Consignes de l'exercice —
• a. Répondez aux questions suivantes à partir de l'extrait :
(i) Quel est le titre du communiqué ?
(ii) Quel positionnement politique est attribué à Elisabeth Charmot ?
(iii) Selon le communiqué, quels domaines restent l'affaire des hommes ?
• b. Veuillez traduire en anglais cette phrase de l'extrait : « Dans un communiqué intitulé ‘‘Elections 2020 : la parité n’avance pas ; ni à Thonon, ni à Thonon Agglomération’’, Astrid Baud-Roche, Elisabeth Charmot et Isabelle Naïm-Christin, toutes trois candidates aux élections municipales de Thonon-les-Bains, déplorent « le peu de place fait aux femmes ». »
• c. Dans l'extrait, présentez sous forme de liste le paragraphe qui commence par « Les trois anciennes têtes de liste », en conservant ses faits principaux.

Extrait choisi —

Thonon : trois anciennes candidates aux élections municipales dénoncent un manque de parité

Astrid Baud-Roche, Isabelle Naïm-Christin et Elisabeth Charmot ont été toutes trois candidates aux élections municipales de Thonon-les-Bains.
Astrid Baud-Roche, Isabelle Naïm-Christin et Elisabeth Charmot ont été toutes trois candidates aux élections municipales de Thonon-les-Bains.

Dans un communiqué intitulé ‘‘Elections 2020 : la parité n’avance pas ; ni à Thonon, ni à Thonon Agglomération’’, Astrid Baud-Roche, Elisabeth Charmot et Isabelle Naïm-Christin, toutes trois candidates aux élections municipales de Thonon-les-Bains, déplorent « le peu de place fait aux femmes ».

Les trois anciennes têtes de liste, au positionnement très différent sur l’échiquier politique – à droite pour Astrid Baud-Roche, écologiste pour Elisabeth Charmot et à l’extrême-gauche pour Isabelle Naïm-Christin – ont décidé d’unir leur voix pour « constater que les mentalités n’évoluent pas et que très peu de postes avec d’importants enjeux sont confiés [aux femmes] : les finances, l’urbanisme, les transports, l’économie et les travaux restent l’affaire des hommes. »

Données sources —
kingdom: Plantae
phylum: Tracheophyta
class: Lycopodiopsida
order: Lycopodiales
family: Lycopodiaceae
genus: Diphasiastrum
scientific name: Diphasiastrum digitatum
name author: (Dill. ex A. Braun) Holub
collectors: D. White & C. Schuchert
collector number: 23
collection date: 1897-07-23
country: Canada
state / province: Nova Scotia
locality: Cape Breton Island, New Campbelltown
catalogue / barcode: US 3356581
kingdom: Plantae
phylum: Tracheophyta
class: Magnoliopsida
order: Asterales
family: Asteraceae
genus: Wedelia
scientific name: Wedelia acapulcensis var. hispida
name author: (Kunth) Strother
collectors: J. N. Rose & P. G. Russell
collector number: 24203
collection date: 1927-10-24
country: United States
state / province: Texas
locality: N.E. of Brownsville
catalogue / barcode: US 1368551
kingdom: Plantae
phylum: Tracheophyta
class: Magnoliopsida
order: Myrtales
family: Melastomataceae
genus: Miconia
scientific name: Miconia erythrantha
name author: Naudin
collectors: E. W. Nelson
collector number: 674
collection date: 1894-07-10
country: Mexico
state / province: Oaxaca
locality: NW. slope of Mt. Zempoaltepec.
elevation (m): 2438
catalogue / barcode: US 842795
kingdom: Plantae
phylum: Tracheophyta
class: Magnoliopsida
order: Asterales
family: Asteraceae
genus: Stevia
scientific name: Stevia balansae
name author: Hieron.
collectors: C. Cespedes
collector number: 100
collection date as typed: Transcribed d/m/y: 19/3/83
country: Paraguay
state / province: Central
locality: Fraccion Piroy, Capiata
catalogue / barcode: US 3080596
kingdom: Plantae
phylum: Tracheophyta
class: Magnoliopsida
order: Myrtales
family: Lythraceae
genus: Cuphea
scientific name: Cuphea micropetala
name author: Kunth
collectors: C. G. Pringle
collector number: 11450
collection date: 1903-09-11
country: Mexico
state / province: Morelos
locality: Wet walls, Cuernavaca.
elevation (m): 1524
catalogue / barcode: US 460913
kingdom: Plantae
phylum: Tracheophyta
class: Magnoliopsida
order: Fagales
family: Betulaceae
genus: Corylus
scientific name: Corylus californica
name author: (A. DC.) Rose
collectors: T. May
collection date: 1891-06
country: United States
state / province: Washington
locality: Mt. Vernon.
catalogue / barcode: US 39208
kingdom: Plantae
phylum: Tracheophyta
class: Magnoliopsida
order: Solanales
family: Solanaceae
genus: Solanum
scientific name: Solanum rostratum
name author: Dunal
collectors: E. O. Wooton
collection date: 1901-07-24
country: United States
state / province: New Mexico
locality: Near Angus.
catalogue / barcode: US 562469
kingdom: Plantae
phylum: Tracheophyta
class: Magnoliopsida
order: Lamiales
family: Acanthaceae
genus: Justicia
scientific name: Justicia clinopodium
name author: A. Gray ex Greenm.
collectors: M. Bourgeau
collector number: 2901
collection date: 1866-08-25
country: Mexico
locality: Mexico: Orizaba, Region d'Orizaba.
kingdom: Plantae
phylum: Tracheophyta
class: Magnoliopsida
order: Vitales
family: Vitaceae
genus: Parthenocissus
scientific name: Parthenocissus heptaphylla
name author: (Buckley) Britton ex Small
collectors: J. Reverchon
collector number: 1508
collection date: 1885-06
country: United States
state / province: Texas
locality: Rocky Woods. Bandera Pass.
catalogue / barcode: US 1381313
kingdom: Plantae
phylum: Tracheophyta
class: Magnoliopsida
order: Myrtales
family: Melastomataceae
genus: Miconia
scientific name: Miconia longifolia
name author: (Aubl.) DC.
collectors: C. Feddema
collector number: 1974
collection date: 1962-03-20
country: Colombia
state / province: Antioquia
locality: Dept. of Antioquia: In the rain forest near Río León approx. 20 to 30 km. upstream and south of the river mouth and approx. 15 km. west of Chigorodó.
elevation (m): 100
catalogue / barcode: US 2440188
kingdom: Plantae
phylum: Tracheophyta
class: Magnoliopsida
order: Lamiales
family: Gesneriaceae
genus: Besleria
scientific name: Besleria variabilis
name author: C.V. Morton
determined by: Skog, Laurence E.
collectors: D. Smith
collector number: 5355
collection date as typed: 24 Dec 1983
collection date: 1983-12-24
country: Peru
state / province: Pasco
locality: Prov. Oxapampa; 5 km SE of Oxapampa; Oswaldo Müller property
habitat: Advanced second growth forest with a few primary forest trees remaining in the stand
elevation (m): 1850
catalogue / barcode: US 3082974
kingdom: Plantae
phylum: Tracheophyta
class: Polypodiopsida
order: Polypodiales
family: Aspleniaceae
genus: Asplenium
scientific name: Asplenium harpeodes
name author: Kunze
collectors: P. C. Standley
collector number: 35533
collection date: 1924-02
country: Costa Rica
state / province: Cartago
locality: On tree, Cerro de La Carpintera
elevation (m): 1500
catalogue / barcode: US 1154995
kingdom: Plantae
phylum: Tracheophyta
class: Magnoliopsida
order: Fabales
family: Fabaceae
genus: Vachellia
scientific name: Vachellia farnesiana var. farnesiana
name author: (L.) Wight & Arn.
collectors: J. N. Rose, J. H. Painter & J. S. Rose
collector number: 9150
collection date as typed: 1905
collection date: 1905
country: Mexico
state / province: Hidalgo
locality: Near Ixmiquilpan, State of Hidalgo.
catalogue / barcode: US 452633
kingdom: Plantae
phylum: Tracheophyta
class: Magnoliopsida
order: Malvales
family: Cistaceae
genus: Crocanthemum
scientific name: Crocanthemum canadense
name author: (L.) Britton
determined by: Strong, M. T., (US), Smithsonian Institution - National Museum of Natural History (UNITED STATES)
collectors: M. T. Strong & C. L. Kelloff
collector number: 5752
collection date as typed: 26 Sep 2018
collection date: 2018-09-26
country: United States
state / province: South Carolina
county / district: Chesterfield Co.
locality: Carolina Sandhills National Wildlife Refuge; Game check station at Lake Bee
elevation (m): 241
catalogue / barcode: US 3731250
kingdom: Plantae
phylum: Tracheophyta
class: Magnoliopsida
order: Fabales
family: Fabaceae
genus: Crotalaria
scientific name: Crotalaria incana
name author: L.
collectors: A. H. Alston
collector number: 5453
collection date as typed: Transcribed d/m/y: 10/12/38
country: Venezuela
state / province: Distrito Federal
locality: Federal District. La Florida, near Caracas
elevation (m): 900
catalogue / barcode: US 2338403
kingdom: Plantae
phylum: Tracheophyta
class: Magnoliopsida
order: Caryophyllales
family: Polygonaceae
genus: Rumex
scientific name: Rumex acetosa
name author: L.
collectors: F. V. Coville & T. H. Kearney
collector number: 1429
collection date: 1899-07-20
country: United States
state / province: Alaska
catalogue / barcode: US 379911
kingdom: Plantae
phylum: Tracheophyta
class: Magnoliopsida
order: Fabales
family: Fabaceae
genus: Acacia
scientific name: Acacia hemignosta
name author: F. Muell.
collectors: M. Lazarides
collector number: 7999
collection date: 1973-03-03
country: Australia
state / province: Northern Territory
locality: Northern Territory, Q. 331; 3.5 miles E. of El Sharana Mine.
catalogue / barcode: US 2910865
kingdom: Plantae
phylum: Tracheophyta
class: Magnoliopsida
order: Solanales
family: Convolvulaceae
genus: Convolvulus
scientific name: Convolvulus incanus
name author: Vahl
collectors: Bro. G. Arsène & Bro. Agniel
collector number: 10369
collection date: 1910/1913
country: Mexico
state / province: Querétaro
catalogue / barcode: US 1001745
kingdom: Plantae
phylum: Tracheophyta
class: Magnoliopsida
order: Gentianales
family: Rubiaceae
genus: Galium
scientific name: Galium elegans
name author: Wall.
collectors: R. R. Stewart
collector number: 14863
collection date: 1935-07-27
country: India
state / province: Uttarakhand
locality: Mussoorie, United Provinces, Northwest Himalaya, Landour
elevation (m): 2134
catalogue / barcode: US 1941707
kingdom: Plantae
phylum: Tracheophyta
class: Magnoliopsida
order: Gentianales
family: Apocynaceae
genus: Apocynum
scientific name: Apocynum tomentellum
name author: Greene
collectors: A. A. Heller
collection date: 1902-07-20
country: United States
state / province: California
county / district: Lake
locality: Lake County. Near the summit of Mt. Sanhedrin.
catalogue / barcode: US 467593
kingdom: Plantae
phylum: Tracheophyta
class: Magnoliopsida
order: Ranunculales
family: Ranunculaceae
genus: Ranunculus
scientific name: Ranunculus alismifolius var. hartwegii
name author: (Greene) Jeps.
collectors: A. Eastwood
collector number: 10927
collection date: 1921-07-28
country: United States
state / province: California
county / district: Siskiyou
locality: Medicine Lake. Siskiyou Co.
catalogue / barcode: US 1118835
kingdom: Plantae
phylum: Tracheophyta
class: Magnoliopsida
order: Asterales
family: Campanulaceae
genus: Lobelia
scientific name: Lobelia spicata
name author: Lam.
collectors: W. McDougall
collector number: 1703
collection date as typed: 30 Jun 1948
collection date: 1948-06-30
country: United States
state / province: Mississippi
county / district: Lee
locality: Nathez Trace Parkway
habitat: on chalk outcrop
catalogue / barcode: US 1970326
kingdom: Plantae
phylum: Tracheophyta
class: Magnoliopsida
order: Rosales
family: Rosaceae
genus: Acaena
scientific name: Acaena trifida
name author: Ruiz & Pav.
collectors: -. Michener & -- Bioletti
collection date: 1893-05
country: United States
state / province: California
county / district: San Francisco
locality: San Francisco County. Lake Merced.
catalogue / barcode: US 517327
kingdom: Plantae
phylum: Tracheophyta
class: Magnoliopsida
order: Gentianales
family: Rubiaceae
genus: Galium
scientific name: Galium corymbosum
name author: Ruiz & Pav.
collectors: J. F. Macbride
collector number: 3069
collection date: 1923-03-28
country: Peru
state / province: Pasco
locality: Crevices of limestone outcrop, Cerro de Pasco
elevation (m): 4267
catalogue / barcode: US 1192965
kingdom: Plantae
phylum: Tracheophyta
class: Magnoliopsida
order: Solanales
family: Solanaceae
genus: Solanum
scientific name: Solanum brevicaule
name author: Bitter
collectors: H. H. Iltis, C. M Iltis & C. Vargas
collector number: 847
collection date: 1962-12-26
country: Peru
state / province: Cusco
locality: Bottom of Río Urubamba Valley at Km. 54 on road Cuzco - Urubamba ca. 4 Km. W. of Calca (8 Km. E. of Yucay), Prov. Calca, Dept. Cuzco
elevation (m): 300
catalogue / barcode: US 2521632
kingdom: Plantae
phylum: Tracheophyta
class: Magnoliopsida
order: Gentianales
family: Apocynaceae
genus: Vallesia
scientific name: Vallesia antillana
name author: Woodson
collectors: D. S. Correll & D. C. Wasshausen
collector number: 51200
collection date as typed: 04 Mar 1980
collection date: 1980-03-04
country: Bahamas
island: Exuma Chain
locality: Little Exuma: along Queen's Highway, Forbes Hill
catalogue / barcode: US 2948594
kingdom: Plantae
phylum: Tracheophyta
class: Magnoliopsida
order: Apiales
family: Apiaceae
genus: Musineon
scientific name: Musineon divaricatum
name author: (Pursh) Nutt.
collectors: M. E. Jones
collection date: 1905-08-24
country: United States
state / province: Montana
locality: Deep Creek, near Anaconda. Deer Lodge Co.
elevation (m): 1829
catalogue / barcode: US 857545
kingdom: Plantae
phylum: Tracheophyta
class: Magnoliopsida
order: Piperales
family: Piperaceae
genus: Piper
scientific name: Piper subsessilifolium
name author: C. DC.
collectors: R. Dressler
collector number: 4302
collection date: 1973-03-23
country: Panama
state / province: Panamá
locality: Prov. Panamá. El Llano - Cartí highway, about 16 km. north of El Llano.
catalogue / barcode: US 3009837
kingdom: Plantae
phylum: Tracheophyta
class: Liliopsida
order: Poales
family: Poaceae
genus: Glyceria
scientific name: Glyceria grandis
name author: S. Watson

Réponses par consigne —
• a.
(i) « Elections 2020 : la parité n’avance pas ; ni à Thonon, ni à Thonon Agglomération »
(ii) Écologiste
(iii) Les finances, l’urbanisme, les transports, l’économie et les travaux

• b. In a press release titled "Elections 2020: Parity Is Not Advancing, Neither in Thonon nor in Thonon Agglomération," Astrid Baud-Roche, Elisabeth Charmot, and Isabelle Naïm-Christin, all three candidates in the Thonon-les-Bains municipal elections, deplore "the little room given to women."

• c.
- Les trois anciennes têtes de liste ont des positionnements politiques très différents :
  - Astrid Baud-Roche : à droite
  - Elisabeth Charmot : écologiste
  - Isabelle Naïm-Christin : à l’extrême gauche
- Elles ont décidé d’unir leur voix.
- Elles constatent que les mentalités n’évoluent pas.
- Selon elles, très peu de postes à enjeux importants sont confiés aux femmes.
- Les finances, l’urbanisme, les transports, l’économie et les travaux restent l’affaire des hommes.